Retour conférence Olivier Cachin

Olivier Cachin, journaliste et écrivain, est le fondateur entre autre du magazine «  »L’Affiche », « Radicale » et de l’émission télévisée « Rapline » dans les années 1990. A son actif, une dizaine de livre et de nombreuses interventions dans les médias comme spécialiste reconnu de la Black music et du hip-hop. Dans le cadre du festival Dooinit, Olivier Cachin était invité à la MJC Bréquigny pour animer une conférence. Il a commencé par nous parler de l’historique de Rapattitude (nom deposé par EMI) l’une des compilations qui répertoriait, du début l’âge d’or du rap français, jusqu’à Lunatic l’ album Mauvais œil. L’occasion de restituer l’époque de son émission Rapline. C’est en 1995 que les ventes Hip-Hop se développent 1995 grâce à la radio Skyrock qui se met à diffuser ce genre de musique, jamais diffusé auparavant sur une radio nationale. 

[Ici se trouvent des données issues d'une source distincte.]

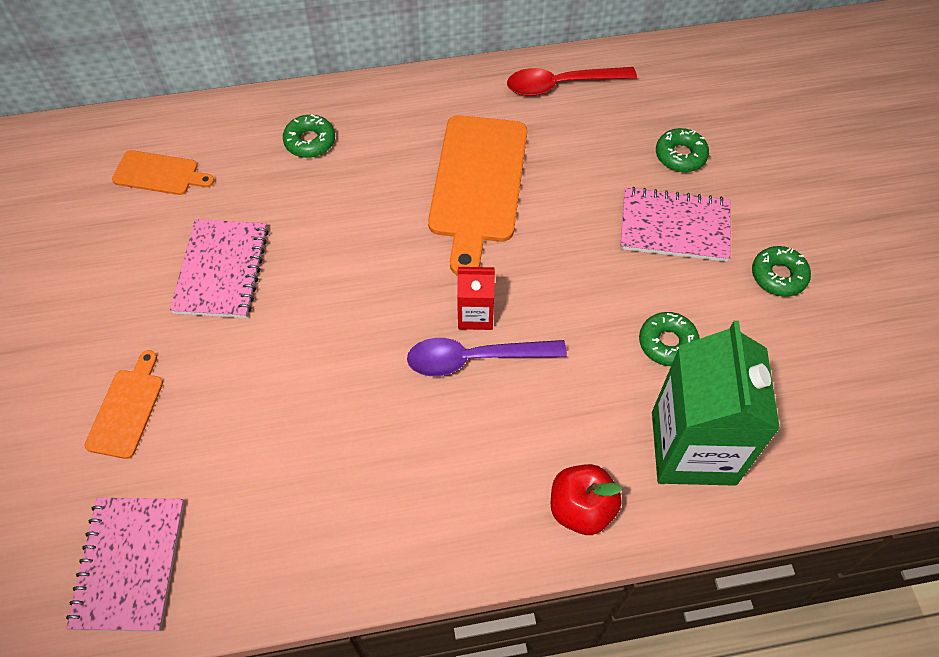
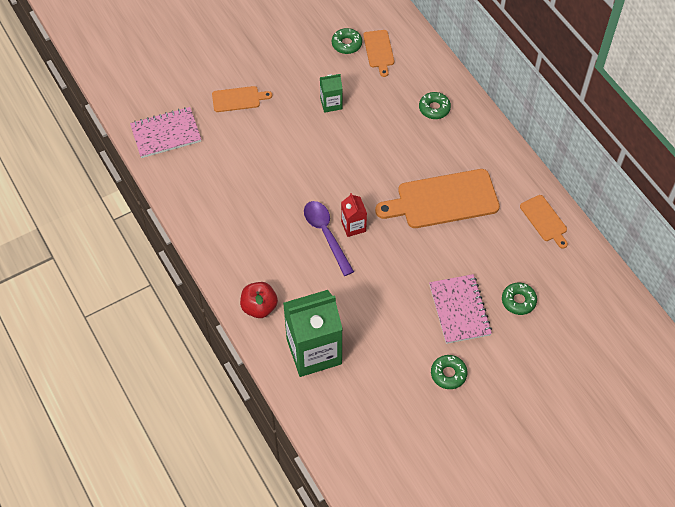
camera: 70 degrees right, 0 degrees up
(222, 270) = (331, 103): pink notebook -> green carton
(561, 85) = (544, 220): red spoon -> orange cutting board
(667, 343) = (375, 324): green donut -> green donut (346, 44)

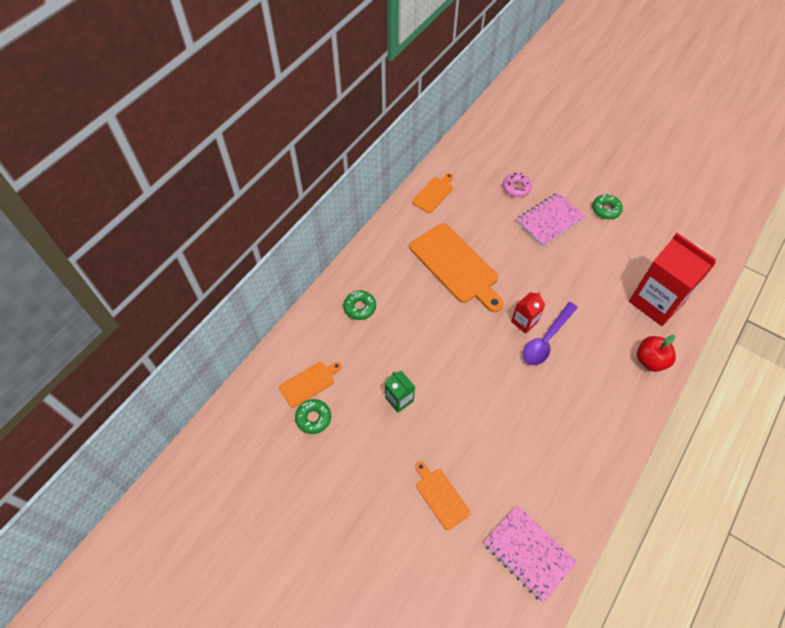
camera: 115 degrees left, 0 degrees up
(314, 351) = (656, 302): green carton -> red carton
(518, 301) = (516, 188): green donut -> pink donut

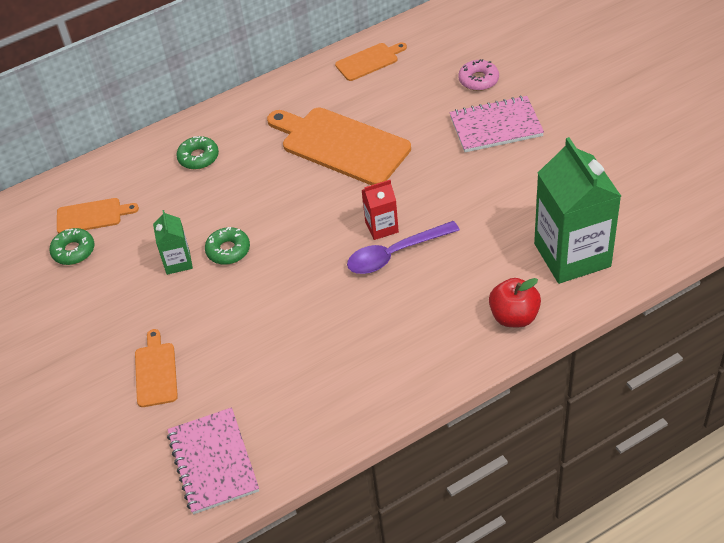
camera: 30 degrees right, 10 degrees down
(456, 266) = (341, 145): orange cutting board -> orange cutting board turned 135 degrees clockwise
(606, 209) = (582, 133): green donut -> green donut (228, 250)
(656, 302) = (572, 255): red carton -> green carton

A l’époque, le rap était un moyen d’expression en dehors des moeurs, le but n’etait pas de faire de l’argent mais seulement de faire du rap. Une religion, un sacerdoce. Dans les années 90, Kicker au mic c’était pour se faire reconnaitre, bien voir, c’était une époque de passion, d’idolatrie, d’adoration. Le titre comme Peace, love, untity, having fun, était comme un slogan pour toute une génération. Dans les Ghetto US, on était à la recherche d’une nouvelle mouvance avec ce mouvement hip hop. Une volonté s’était créée de pouvoir changer cette culture négative en culture positive, afin d’aller de l’avant et que les noirs-américain puissent avoir leur propre mouvement de contre culture (public ennemy – Fight the Power).  Les New Yorkais des Beastie Boys, sont les seuls blancs à avoir percé, car ils avaient signé chez Dej Jam et leurs textes écrits par Run Dmc. Mais cette mouvance rentre dans les mœurs et après une ou deux décennies, on s’aperçoit que dans le domaine de « L’entertainment » tout est touché aux US, et que c’est dans les quartiers de New York que  tout s’est développé. Olivier Cachin nous explique qu’en France nous avons développé notre propre style complètement différent de celui venu d’outre Atlantique. Une communauté unie que l’on ne retrouve pas en France. En prenant l’exemple de Sarcelles qui brasse près de 50 nationalités ou de groupes comme NTM ou IAM, résolument multi-culturels.  Enfin, une cohérence dans cette culture et si elle est souvent délaissée par les médias, le mouvement, bel et bien ancré après des décennies n’est pas près de s’estomper.